Entro a la librería La Central del barrio El Raval. La puerta se abre sola. Salones llenos de estantes, del piso al techo, atestados de libros organizados por temas, por géneros literarios. Me paralizo. El cuerpo no me responde.

La maldita punzada en el pecho ya está aquí. Se me acalambran los hombros. Pierdo el control de mi cuerpo.

Busco el baño para pelear contra la ansiedad. Intento inyectarme calma. Me miro al espejo: sudo sin cesar, cara de pánico.

Me dirijo al salón de narrativa. En el camino tropiezo con una mesa. Caen al piso tres libros. Nadie ha visto mi torpeza. No puedo saber qué libros tumbé. Miro sus portadas y las letras parecieran que saltan una comba. Tengo la vista nublada. Logro leer los nombres de algunos autores, entre ellos el de Reinaldo Arenas. Que esté Arenas aquí acompañándome es un alivio ¿Lo vi realmente o fue una invención? Pensar que puedo estar viendo visiones me descoloca. Me alejo del estante para buscarlo desde la distancia. Escaneo poco a poco, de abajo hacia arriba, nivel por nivel, pero no lo vuelvo a ver. ¿Y si este estante me cae encima? Con el pecho sobre saltado salgo de la librería. Me siento en el banco de madera de un parque. Cerca de mis pies, un grupo de palomas destrozan un pedazo de pan viejo.

De noche, salgo con un amigo a tomar unas cervezas. De regreso a casa, siento unas incontrolables ganas de mear. El metro está vacío, casi es medianoche. En mi vagón hay cuatro personas y un guardia en uniforme. Me arrincono en el asiento. Miro de reojo al guardia. El hombre no mueve la cara, no hace un gesto, mira fijo algún punto que está en el vagón anterior donde va un grupo de jóvenes. Los jóvenes ponen música en un celular y cantan a la vez. Tararean a C. Tangana. Intento que mi vista no busque al guardia. Mis pies, los pies de las personas que van en mi vagón, la oscuridad del túnel por la ventana, el guardia que pasa su mirada por donde estoy. Coincidimos las miradas y eso me aterra.

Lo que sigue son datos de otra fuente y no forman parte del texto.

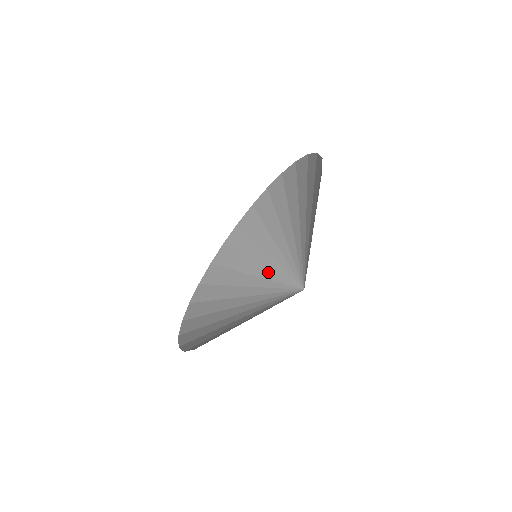
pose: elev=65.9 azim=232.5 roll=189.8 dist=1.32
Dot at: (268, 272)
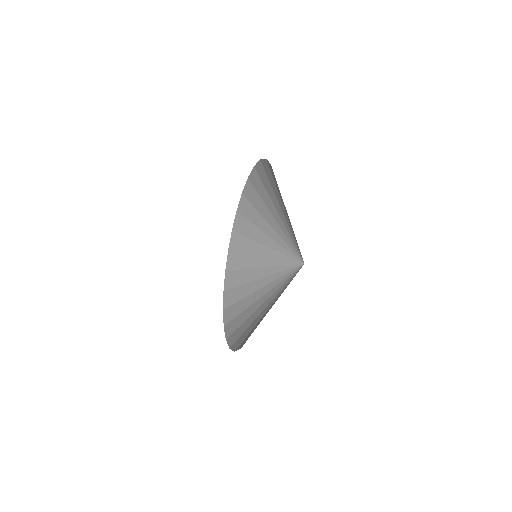
Dot at: (284, 227)
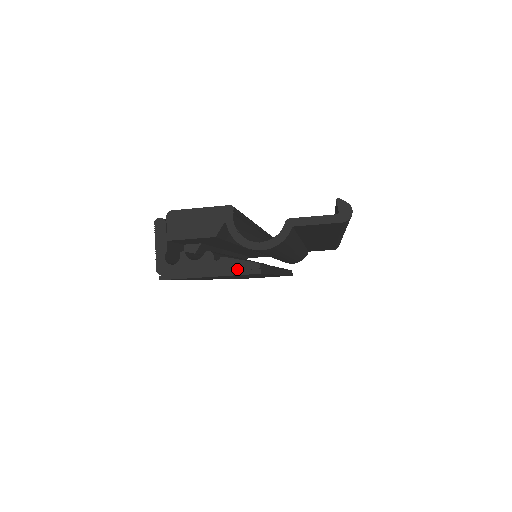
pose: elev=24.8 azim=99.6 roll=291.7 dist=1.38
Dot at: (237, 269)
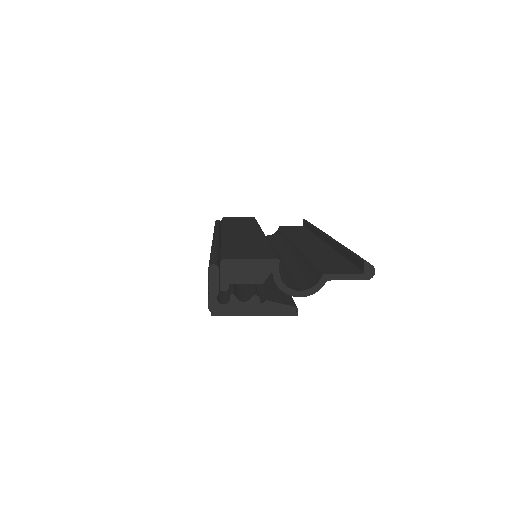
Dot at: (278, 311)
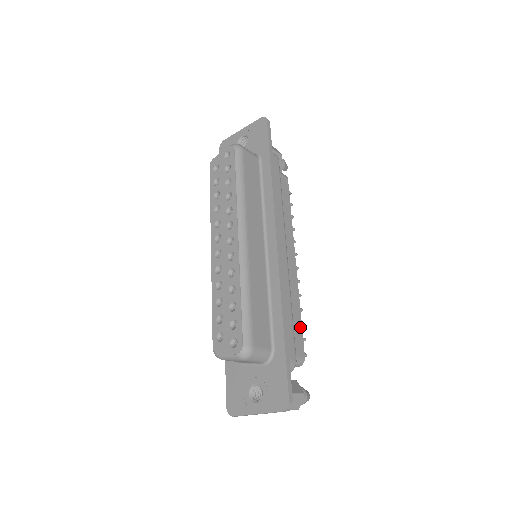
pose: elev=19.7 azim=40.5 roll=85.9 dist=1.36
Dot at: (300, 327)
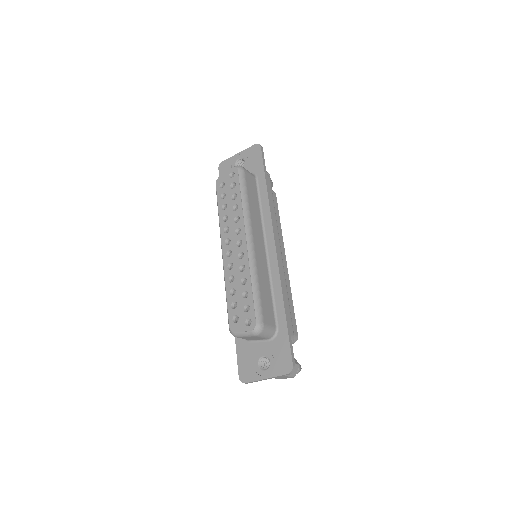
Dot at: (293, 312)
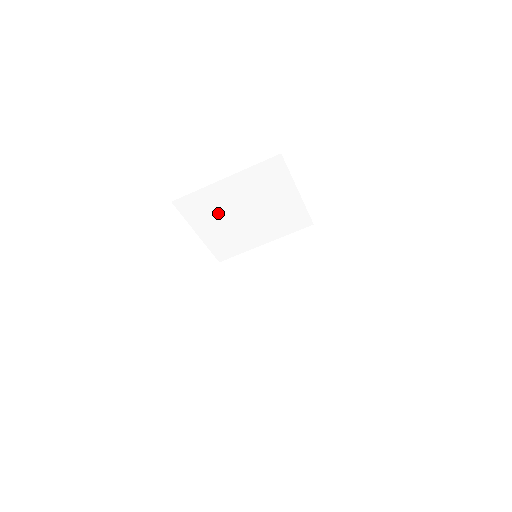
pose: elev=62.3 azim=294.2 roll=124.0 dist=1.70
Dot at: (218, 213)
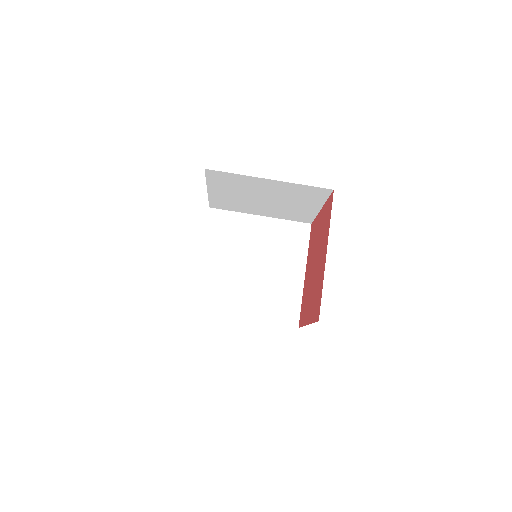
Dot at: (240, 189)
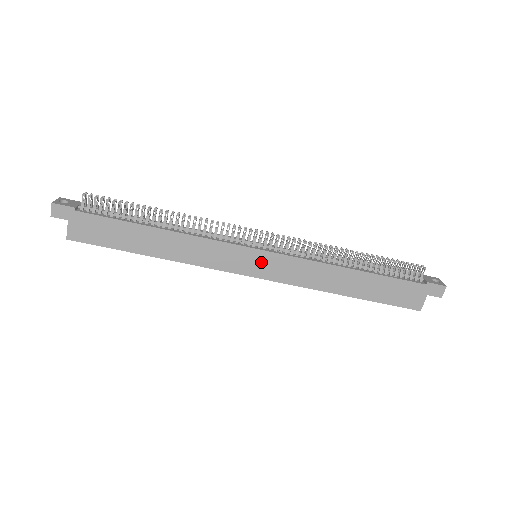
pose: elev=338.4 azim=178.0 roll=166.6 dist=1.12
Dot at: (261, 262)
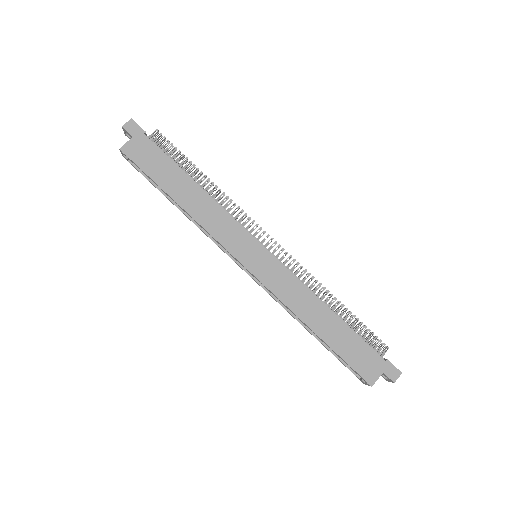
Dot at: (260, 259)
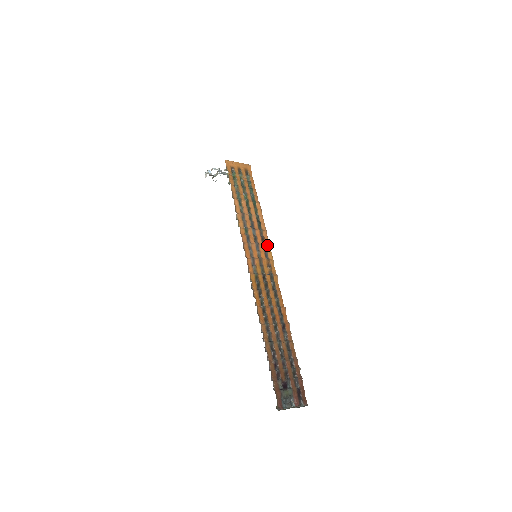
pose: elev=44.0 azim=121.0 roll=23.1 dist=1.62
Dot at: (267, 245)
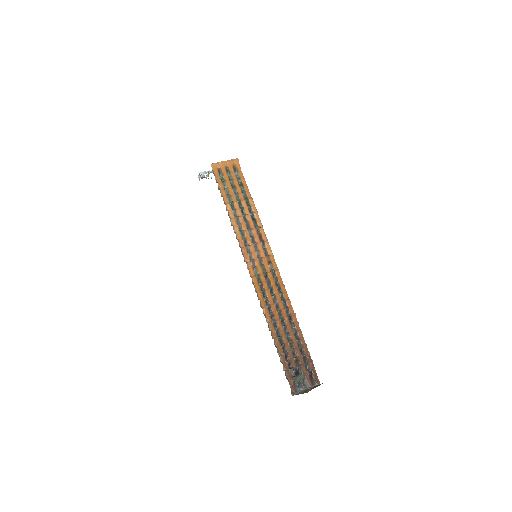
Dot at: (265, 242)
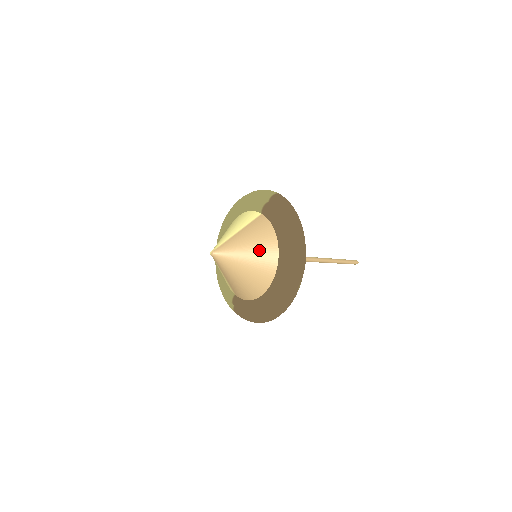
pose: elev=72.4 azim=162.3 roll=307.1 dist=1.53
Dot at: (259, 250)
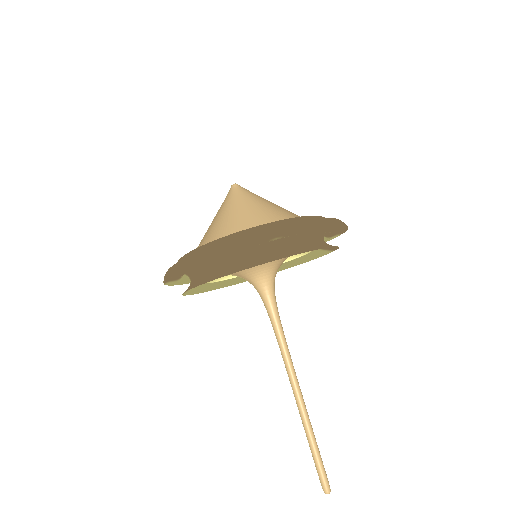
Dot at: (277, 209)
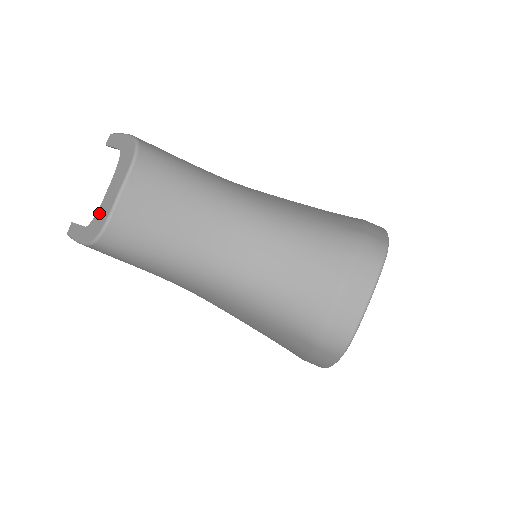
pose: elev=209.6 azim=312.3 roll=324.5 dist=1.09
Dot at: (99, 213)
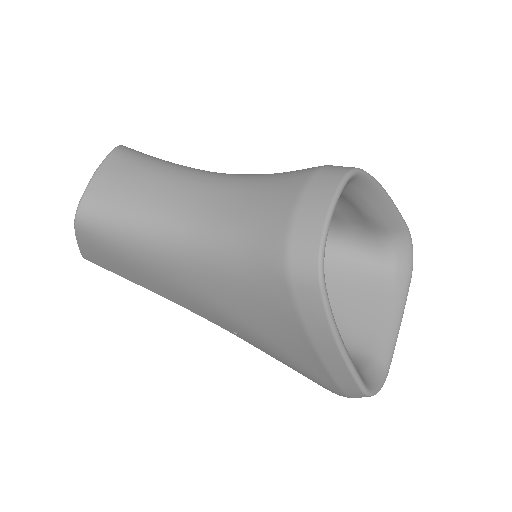
Dot at: occluded
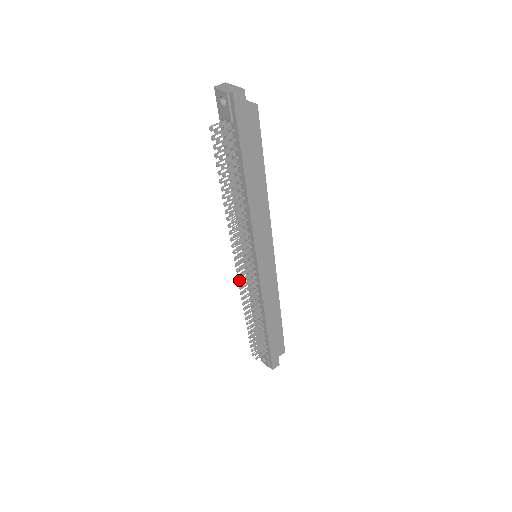
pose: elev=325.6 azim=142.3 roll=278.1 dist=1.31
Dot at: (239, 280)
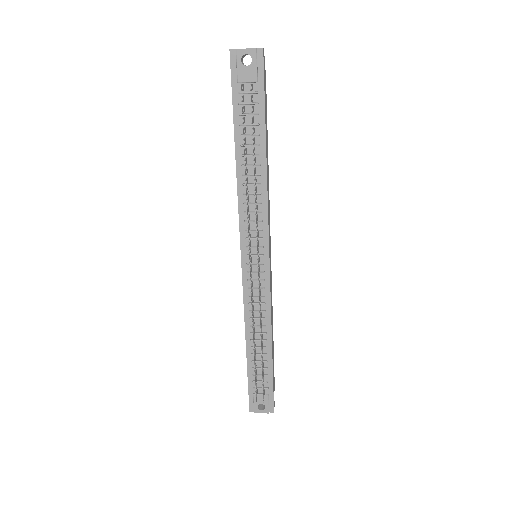
Dot at: (250, 288)
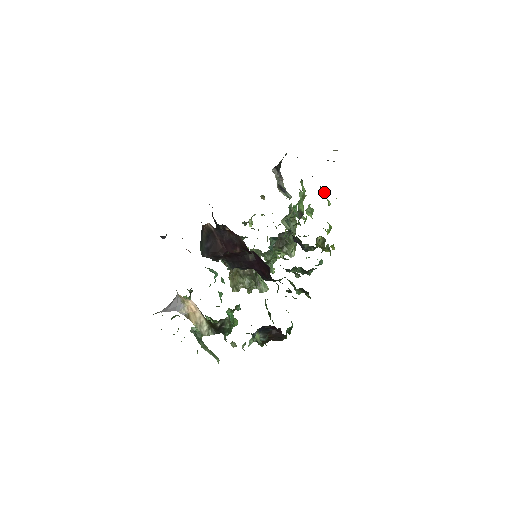
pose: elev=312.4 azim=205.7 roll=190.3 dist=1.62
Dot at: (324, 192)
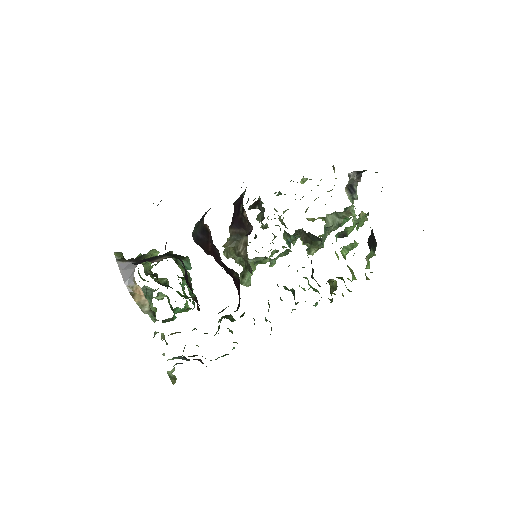
Dot at: (371, 255)
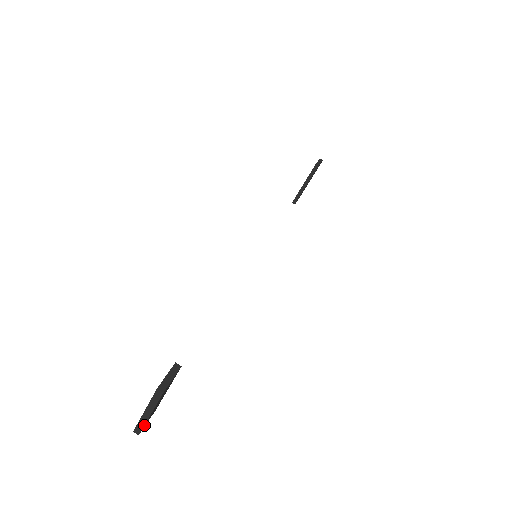
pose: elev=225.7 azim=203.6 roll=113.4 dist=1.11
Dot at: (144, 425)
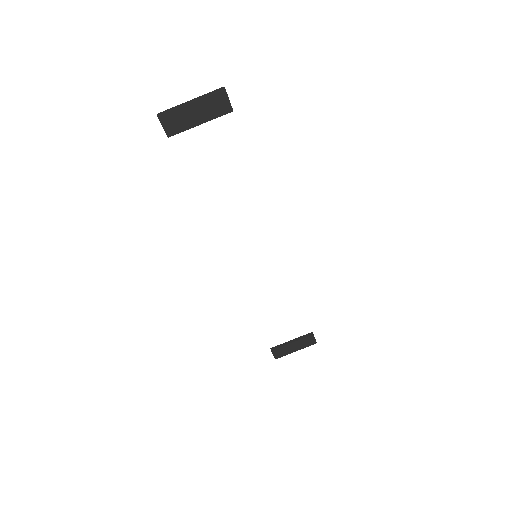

No tengo idea por qué estoy atemorizado. Temo que me pida mi documentación o cualquier otra cosa. Envidio al resto de los que van aquí y están orondos oyendo música, conversando, mirando la nada. Todos relajados, menos yo que no puedo sacarme de encima esta tensión por la presencia de este guardia. Saco mi teléfono móvil para entretenerme en algo y me doy cuenta que está sin carga. El guardia se baja cuando me queda aún la mitad del trayecto.

Un latigazo eléctrico en la pelvis me dobla. Me paro para contener mejor las ganas de orinar. Camino de un lado hacia otro en el vagón. Las cuatro personas que me acompañan me observan con extrañeza. Una parada antes de mi destino, no puedo aguantar más y un chorro de orine se me sale. Busco la mirada de los acompañantes de vagón y por suerte uno solo de ellos me mira. Sostenerle la vista me pone nervioso. Decido bajarme en esa estación. Por mis pies baja un hilo de orine que se pliega al pantalón.

Salgo del metro y el cuerpo se me relaja. Sin darle la orden, comienza a vaciar mi vejiga como si estuviera en el baño del argentino. Subo las escaleras mecánicas delante de un grupo de personas. Los tengo a mi espalda. No sé si se preguntan por qué camino y orino a la vez. Fuera de la estación hay un frío seco. Mis pies están húmedos, no tengo carga en el teléfono y no sé dónde carajo estoy. No hay una sola estrella en el cielo. Quiero llorar. Nunca antes me sentí tan desamparado, tan perdido, tan indefenso. Mis pies están mojados, siento que se congelan. No veo a nadie en la calle. Los que venían detrás de mí se han desaparecido en la noche. Me dio vergüenza preguntarles dónde estoy. Camino hacia ninguna parte con los pies abiertos para que mis muslos mojados no rocen entre ellos. Me cruzo con una mujer que me ignora. Debe haber sentido temor al ver que un hombre se le acercaba para hablarle en medio de la noche. Camino unas diez cuadras sin rumbo. Ahora daría la vida por tener al dichoso Google Maps conmigo. Encuentro un taxi que deambula. Llego al apartamento del argentino y, sin quitarme la ropa, me acuesto en el piso a mirar el techo.